There are two main ways you can install your CMP onto your site, using the Google tag (gtag.js) and a script supplied by the CMP to add it directly to the head of your site, or via GTM. As mentioned above, a platform like OneTrust does not give you direct access to the consent functions behind the scenes, just access to the production script once everything is published. No problem, we can either add this into the head of the site or via a Custom HTML (cHTML) tag in GTM right? Wrong.
This is where the biggest pitfall comes into play. In order for Consent Mode to work correctly, that is for it to dictate the behavior of tags based on user consent, consent states must be updated before any tags fire. Without this guarantee, tags could be fired without consent or could be blocked with consent. Obviously neither is desirable for different reasons.
The issue here is that OneTrust, for example, uses Gtag to update default consent states, and this simply does not work anywhere near quickly enough when added in via a cHTML tag. In fact, it does not work quickly enough when added in via GTM full stop. This is why, for a CMP to be configured with GTM, Google recommends utilising Custom Tag Templates. Specifically, Custom Tag Templates that update consent states utilising Tag Template APIs rather than Gtag. When triggered using the ‘Consent Initialisation’ trigger, a tag template using the API method of consent manipulation can ensure the correct consent state is set before tags fire.
So when we consider our two example CMPs one more time, how could we implement them based on what we now know?
OneTrust: As mentioned above, it uses Gtag to update consent states and we have no ability to change this. This means that OneTrust will work with Consent Mode providing it is toggled on in the UI, and is added directly to the head of the site.

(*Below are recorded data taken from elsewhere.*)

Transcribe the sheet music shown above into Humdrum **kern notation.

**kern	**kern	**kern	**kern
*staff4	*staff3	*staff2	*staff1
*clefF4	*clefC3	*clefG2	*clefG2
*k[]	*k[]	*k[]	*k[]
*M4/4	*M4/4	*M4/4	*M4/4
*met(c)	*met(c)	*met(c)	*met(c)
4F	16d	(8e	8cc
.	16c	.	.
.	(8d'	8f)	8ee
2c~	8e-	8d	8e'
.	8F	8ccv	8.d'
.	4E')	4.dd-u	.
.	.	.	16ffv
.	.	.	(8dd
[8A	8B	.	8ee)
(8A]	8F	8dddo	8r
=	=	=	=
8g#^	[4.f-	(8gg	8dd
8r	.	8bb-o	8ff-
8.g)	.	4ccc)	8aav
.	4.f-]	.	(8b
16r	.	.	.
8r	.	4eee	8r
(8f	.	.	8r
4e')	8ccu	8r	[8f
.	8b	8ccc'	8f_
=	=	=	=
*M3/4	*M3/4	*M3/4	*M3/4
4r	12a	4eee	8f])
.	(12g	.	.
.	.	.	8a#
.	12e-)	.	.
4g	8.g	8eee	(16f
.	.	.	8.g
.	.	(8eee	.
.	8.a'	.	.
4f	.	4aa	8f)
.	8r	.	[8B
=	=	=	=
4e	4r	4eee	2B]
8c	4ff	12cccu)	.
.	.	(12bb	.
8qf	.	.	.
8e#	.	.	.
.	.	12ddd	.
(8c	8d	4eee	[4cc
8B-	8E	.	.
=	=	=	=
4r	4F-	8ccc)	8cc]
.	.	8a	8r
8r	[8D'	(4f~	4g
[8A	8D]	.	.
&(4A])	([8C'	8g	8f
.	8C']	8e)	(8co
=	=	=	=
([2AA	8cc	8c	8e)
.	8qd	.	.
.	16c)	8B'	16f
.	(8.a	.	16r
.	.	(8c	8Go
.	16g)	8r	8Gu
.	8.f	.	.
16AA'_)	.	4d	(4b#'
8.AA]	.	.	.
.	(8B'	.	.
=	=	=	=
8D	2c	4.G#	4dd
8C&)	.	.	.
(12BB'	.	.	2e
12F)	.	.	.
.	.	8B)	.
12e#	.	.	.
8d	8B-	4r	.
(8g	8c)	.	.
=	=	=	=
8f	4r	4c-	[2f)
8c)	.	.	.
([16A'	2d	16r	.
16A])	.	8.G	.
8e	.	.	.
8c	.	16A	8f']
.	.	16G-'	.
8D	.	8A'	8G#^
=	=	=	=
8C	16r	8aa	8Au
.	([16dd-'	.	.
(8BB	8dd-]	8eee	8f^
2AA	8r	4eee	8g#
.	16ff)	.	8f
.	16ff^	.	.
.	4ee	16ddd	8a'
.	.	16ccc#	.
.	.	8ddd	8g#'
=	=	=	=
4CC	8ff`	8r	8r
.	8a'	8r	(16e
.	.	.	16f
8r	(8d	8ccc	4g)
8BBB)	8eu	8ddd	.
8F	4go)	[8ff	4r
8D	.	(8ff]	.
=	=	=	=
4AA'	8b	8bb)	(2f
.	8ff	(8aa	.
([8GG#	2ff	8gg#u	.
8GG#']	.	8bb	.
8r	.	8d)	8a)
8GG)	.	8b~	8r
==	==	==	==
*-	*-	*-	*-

CIVIC: Here we have access to the underlying consent update function. This means, in theory, we could write our own custom tag template and swap out gtag updates for API updates. This means we could add it via GTM with some development work on the script or add it to the site head directly.
Some CMPs have already built custom tag templates to handle Consent Mode. These will make life much easier if you want to deploy via GTM but don’t have the internal development resource to create your own. Do be careful though, we have seen some examples of community-built custom tag templates that still just use Gtag as the consent update method, which, as we now know, won’t work.
Consent Mode deployment checklist
To help simplify all of this, here are two checklists that will help you understand if Consent Mode will work with your chosen method of deployment.
“I want Consent Mode and want to implement my CMP directly to the head of my site.”
- Is the selected CMP compatible with Consent Mode?
- If not stated in the documentation, are the underlying consent and revoke functions able to be manipulated to add in Consent Mode updates?
If the answer to either of the above is yes, you are good to go – providing you have the know-how or dev resources to rework the consent functions!
“I want Consent Mode and want to implement my CMP via GTM.”
- Does the CMP have a pre-built tag template that utilises the ‘updateconsentstate’ API?
- Does the script provide sufficient access to allow for a Custom Tag Template to be built using the Tag Template APIs? If so, do you have the development resource to build it?
If the answer to either of the above is yes, you are good to go! If not, you may still be able to deploy via Gtag directly in the head of the site.
Conclusion
I hope this provides some insights into what needs to be considered when setting up Consent Mode. In my humble opinion, Consent Mode is a fantastic tool and here to stay, but more fool you if you rush in assuming it is just the flick of a switch away!
Check your CMPs documentation, your planned implementation method and your dev resource. Do all that and you won’t look back.